Reporting of Known or Suspected Violations or Illegal or Unethical
Behavior
You must either (1) promptly contact CVC Compliance or (2) submit an anonymous report using one of the alternative reporting options outlined in the Fund’s Whistleblower Policy if you are concerned that a Covered Party may have violated this Code or that other illegal or unethical conduct by a Covered Party has occurred or may occur.
The Fund will take measures to protect the confidentiality of any report made, subject to applicable law, regulation or legal proceedings. The Fund will not permit or tolerate retaliation of any kind by or on behalf of the Fund and its personnel or other personnel of CVC and/or any one or more of its direct or indirect subsidiaries, against those who make good faith reports or complaints regarding violations of this Code or other illegal or unethical behavior.
Neither this Code nor any other agreement with the Fund or policy of the Fund shall be deemed to prohibit any current or former Covered Party from communicating, cooperating or filing a charge or complaint with the SEC or any other governmental or law enforcement entity concerning possible violations of any legal or regulatory requirement or making disclosures, including providing documents or other information to a governmental entity that are protected under the whistleblower provisions of any applicable law or regulation, without notice to or approval of the Fund. Such communications and disclosures must be consistent with applicable law and the information disclosed must not have been obtained through a communication that was subject to the attorney-client privilege (unless disclosure of that information would otherwise be permitted by an attorney pursuant to the applicable federal law, attorney conduct rules or otherwise). The Fund will not limit the right of any current or former Covered Party to receive an award for providing information pursuant to the whistleblower provisions of any applicable law or regulation to the SEC or any other government agency. Any provisions of any agreement between the Fund and any current or former Covered Party that is inconsistent with the above language or that may limit the ability of any person to receive an award under the whistleblowing provisions of applicable law is hereby deemed invalid and will not be enforced by the Fund.

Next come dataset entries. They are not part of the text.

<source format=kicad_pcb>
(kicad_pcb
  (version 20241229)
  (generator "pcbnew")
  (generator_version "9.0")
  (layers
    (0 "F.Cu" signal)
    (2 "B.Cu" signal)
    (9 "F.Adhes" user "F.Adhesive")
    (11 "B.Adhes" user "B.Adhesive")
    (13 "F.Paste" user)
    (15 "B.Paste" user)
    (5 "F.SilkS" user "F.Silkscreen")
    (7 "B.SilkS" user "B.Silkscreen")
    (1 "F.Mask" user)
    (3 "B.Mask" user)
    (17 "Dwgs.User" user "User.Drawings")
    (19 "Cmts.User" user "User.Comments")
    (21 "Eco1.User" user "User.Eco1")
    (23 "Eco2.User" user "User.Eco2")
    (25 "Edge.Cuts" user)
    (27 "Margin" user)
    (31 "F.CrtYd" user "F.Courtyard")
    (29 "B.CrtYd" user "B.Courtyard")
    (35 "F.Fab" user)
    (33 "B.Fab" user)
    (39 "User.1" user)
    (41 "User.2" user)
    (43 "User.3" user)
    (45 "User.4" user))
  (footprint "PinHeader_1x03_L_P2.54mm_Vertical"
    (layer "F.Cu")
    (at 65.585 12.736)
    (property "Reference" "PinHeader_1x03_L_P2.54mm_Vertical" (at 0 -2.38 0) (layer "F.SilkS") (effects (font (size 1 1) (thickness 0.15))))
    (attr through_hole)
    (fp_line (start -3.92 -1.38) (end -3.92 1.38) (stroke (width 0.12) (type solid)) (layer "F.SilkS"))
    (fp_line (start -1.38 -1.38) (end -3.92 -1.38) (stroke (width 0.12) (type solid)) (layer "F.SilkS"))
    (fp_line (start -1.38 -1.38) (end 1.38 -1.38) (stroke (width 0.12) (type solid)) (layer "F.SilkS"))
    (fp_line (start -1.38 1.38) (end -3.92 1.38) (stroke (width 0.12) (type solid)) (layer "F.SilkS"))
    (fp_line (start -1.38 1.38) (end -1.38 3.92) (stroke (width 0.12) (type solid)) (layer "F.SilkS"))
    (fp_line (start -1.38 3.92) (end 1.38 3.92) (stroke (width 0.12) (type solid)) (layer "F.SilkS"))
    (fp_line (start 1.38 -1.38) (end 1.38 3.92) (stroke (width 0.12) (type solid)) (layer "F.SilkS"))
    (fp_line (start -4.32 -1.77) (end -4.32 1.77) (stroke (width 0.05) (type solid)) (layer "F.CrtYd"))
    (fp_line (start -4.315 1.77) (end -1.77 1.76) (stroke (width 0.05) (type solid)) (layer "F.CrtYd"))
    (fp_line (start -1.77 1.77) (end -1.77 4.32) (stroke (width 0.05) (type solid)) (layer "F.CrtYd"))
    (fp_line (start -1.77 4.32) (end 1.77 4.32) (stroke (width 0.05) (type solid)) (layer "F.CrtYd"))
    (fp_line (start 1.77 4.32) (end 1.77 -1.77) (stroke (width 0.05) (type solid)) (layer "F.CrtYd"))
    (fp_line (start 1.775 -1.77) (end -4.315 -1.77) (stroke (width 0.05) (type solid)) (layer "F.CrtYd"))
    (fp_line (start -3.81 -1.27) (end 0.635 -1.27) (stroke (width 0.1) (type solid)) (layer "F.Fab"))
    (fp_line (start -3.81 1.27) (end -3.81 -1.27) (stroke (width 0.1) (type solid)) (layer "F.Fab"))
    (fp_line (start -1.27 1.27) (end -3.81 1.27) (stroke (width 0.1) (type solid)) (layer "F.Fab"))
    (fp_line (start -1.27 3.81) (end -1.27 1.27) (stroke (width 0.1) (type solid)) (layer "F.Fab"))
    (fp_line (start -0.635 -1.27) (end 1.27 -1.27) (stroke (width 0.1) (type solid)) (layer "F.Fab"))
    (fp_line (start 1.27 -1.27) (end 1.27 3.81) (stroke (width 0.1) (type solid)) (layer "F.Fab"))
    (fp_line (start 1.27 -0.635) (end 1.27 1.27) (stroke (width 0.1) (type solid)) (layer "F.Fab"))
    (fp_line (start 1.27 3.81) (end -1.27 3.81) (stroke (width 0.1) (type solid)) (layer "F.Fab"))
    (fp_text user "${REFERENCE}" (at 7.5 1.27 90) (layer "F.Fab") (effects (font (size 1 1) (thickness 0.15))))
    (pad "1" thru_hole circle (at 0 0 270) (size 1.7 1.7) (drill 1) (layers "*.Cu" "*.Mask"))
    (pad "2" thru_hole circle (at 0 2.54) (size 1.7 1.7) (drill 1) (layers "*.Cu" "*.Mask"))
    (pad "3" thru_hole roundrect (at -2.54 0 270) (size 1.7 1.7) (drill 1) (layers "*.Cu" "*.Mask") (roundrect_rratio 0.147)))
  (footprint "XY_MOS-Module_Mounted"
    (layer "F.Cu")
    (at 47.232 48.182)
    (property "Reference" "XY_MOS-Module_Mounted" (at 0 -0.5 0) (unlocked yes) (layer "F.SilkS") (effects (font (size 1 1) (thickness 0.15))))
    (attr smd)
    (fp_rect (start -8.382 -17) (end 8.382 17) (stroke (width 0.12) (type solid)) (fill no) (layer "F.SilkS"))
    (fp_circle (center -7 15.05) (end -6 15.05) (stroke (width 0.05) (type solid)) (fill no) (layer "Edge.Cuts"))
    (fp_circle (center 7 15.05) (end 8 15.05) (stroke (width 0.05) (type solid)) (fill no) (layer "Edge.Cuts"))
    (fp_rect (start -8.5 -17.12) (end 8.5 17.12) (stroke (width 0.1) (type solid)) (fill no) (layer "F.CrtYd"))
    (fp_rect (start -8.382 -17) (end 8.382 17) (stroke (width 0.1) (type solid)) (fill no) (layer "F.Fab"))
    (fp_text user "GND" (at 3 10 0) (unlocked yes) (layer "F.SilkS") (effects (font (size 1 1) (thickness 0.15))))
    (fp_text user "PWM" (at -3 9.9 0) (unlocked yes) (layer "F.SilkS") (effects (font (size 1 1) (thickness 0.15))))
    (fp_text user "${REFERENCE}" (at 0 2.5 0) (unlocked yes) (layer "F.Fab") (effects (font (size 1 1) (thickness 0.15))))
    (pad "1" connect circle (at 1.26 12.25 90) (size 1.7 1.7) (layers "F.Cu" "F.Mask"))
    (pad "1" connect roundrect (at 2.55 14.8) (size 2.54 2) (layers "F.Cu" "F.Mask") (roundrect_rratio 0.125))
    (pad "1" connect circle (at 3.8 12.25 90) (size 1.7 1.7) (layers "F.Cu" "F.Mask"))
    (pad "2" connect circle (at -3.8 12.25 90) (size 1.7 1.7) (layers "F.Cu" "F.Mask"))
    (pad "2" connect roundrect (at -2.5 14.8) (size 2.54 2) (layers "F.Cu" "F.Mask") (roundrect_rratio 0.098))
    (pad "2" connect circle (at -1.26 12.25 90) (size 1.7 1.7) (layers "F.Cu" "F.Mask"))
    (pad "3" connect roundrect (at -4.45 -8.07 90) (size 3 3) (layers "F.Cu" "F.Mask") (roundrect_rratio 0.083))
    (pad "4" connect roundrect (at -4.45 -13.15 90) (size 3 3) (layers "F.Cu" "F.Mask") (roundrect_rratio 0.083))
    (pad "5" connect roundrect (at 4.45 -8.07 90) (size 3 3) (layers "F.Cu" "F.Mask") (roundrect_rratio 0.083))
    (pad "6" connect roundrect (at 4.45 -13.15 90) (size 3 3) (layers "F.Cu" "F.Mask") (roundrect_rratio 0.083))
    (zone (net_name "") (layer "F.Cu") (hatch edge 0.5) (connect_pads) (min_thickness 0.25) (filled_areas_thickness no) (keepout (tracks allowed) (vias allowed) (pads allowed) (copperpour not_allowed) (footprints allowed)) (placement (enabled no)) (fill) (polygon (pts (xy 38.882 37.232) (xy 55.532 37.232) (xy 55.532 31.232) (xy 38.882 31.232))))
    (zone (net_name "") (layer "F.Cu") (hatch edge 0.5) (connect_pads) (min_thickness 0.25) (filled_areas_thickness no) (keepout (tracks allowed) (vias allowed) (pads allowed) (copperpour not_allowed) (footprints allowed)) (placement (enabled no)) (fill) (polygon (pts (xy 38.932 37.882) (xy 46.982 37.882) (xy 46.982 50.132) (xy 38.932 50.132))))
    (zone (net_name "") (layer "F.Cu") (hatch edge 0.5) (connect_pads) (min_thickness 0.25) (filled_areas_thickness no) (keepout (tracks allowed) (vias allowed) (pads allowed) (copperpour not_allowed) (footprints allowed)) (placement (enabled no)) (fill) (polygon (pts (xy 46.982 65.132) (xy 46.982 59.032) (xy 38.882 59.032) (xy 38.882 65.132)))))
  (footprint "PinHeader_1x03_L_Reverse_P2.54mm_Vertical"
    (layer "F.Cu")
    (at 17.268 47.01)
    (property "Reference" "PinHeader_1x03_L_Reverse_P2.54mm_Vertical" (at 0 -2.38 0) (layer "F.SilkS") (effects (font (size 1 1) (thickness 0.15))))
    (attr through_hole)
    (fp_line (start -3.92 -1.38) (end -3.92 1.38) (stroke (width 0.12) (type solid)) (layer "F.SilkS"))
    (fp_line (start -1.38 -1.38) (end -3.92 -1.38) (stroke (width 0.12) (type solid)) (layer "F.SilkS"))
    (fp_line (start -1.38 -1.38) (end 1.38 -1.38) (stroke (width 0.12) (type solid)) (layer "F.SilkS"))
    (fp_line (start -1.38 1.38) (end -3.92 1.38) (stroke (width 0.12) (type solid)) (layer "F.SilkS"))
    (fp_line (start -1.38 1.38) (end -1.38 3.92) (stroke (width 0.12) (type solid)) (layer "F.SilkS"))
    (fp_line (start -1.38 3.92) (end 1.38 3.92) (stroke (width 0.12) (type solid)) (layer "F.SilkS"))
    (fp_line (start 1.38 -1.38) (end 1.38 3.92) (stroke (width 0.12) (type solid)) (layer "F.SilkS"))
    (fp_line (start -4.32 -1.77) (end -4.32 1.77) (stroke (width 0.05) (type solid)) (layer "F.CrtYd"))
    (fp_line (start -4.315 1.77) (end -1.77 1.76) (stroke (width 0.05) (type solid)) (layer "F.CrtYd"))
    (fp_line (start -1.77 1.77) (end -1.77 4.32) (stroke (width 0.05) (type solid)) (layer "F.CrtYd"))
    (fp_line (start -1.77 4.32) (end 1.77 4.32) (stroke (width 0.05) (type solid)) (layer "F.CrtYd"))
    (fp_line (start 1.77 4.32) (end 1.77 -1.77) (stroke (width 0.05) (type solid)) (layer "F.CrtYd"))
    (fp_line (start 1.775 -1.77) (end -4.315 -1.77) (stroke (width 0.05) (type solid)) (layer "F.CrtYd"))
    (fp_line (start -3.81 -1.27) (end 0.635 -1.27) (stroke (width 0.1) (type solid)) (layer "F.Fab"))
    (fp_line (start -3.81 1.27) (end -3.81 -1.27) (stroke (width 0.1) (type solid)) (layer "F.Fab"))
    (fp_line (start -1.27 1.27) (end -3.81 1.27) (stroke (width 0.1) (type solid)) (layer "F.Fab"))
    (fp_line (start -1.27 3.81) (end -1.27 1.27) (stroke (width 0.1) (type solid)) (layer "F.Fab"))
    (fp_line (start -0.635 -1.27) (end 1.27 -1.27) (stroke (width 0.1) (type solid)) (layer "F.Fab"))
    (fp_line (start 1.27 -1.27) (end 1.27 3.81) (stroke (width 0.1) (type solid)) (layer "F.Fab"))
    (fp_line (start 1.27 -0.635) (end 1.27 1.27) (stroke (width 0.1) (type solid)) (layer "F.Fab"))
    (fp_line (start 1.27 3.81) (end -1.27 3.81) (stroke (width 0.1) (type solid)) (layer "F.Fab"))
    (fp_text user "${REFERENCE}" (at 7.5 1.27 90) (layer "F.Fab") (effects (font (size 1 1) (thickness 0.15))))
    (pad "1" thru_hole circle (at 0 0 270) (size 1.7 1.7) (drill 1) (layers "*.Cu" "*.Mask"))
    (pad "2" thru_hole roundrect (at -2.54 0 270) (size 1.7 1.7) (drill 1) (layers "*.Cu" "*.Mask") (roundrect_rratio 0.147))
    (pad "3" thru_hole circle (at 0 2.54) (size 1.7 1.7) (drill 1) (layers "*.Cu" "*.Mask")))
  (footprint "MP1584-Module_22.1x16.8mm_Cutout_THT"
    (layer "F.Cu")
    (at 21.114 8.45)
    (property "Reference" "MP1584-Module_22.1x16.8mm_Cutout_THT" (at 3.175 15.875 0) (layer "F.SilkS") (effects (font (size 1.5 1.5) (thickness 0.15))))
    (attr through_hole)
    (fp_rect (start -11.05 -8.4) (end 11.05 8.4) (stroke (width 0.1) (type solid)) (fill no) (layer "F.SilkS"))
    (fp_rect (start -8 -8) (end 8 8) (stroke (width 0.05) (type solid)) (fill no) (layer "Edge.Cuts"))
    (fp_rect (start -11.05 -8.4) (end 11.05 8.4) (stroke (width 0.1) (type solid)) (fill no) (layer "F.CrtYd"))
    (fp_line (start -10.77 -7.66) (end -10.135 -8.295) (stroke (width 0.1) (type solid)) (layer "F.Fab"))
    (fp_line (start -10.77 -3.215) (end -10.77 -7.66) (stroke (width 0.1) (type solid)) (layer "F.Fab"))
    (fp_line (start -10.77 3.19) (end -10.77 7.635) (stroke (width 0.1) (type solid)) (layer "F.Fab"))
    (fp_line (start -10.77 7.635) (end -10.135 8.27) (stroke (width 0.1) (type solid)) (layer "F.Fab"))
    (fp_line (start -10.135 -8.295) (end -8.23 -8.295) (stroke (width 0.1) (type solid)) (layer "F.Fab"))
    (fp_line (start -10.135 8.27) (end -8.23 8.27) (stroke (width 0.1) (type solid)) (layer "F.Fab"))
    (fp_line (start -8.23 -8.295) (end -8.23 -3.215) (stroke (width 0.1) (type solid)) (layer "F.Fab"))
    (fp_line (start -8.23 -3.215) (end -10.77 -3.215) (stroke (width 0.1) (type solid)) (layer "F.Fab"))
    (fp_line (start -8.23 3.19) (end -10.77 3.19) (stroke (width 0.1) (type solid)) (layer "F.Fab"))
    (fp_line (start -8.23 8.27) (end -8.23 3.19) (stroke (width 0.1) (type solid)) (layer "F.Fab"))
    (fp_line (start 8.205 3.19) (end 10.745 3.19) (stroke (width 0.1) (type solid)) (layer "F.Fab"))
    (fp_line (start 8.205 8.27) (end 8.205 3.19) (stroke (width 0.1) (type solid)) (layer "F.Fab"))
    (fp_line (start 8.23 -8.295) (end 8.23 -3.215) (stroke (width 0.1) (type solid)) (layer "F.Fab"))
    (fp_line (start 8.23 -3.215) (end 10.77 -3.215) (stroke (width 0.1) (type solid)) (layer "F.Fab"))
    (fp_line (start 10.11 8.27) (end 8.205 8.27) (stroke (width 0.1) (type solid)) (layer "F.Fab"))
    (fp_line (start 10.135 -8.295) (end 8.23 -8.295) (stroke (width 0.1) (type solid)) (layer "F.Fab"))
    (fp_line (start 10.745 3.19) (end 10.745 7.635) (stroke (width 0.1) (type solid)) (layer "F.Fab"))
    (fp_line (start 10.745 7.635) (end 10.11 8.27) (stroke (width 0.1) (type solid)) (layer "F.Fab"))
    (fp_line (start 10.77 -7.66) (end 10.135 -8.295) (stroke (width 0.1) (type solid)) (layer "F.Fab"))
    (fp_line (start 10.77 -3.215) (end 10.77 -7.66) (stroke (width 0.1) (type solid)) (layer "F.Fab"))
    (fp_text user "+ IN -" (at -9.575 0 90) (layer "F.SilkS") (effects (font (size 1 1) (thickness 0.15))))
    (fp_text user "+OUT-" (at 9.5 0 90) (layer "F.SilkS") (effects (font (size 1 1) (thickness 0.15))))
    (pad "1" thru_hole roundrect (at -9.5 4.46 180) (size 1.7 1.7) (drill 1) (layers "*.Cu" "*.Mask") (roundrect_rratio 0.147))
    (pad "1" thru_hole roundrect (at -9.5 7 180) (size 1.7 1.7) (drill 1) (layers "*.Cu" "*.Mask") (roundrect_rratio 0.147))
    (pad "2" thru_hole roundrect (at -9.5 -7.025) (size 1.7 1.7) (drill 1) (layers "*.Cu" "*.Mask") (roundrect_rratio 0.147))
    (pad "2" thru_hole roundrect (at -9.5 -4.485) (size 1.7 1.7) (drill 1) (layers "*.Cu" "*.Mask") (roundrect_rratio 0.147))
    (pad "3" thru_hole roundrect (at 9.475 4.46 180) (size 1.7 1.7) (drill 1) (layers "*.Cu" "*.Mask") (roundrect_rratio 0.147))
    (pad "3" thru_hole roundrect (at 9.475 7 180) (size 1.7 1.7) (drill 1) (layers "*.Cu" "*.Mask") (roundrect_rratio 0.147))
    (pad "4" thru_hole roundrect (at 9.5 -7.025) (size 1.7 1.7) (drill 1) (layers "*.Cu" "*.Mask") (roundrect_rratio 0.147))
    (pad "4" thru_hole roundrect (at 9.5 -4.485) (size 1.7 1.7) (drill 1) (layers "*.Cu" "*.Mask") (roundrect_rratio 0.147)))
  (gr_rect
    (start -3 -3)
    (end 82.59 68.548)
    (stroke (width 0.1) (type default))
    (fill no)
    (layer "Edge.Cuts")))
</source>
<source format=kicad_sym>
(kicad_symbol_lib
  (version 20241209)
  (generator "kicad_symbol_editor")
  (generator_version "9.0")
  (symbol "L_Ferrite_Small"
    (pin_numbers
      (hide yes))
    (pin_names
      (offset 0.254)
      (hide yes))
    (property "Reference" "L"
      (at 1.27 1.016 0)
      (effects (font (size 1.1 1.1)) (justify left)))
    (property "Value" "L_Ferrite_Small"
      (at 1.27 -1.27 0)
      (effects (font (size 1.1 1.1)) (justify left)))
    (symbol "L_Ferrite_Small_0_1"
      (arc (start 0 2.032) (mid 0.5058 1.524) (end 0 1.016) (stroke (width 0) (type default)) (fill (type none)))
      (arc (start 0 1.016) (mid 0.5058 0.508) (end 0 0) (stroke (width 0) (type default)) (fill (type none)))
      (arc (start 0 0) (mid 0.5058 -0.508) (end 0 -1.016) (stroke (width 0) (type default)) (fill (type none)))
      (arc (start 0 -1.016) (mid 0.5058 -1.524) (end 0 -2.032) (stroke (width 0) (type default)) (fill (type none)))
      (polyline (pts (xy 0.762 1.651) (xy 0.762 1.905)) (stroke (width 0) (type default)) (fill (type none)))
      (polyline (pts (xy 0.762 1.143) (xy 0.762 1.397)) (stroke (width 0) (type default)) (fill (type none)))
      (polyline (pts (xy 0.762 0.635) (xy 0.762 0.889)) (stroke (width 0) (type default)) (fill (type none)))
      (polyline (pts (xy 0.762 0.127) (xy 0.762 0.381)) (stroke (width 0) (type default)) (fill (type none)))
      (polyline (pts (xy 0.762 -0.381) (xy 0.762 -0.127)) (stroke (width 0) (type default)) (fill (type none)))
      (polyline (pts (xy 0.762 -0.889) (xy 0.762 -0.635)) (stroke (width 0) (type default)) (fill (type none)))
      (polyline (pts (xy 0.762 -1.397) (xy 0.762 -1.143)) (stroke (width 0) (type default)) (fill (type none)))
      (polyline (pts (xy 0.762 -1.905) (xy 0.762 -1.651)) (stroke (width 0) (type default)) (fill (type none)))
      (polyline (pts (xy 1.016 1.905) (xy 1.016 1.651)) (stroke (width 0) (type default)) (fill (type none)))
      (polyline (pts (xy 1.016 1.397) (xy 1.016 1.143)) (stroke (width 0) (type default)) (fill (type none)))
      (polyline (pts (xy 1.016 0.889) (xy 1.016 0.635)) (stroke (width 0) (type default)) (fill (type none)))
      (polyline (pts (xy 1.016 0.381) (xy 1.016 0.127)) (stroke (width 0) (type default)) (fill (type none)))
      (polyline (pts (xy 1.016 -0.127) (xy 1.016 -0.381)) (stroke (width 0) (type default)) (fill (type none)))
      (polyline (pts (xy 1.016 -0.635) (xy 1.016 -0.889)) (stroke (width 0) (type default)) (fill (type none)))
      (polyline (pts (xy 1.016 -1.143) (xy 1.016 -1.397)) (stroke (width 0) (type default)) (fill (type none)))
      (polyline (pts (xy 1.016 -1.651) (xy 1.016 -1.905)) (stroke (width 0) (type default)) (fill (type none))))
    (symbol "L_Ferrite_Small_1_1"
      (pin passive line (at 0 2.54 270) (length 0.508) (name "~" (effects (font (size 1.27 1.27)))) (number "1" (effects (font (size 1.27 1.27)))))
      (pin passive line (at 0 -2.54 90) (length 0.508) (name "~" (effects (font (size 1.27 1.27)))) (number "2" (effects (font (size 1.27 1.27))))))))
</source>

Accountability for Adherence to This Code
Covered Parties will be required to acknowledge receipt and review of this Code. If it has been determined that this Code has been violated, either directly, by failure to report a violation, or by withholding information related to a violation, the offending Covered Party may be disciplined for noncompliance with penalties up to and including dismissal. Such penalties may include a written letter of reprimand, disgorgement, suspension with or without pay or benefits, and termination of service.
Violations of this Code may also constitute violations of law and may result in criminal penalties and civil liabilities for the offending Covered Party and the Fund. All Covered Parties are expected to cooperate in internal investigations of alleged misconduct.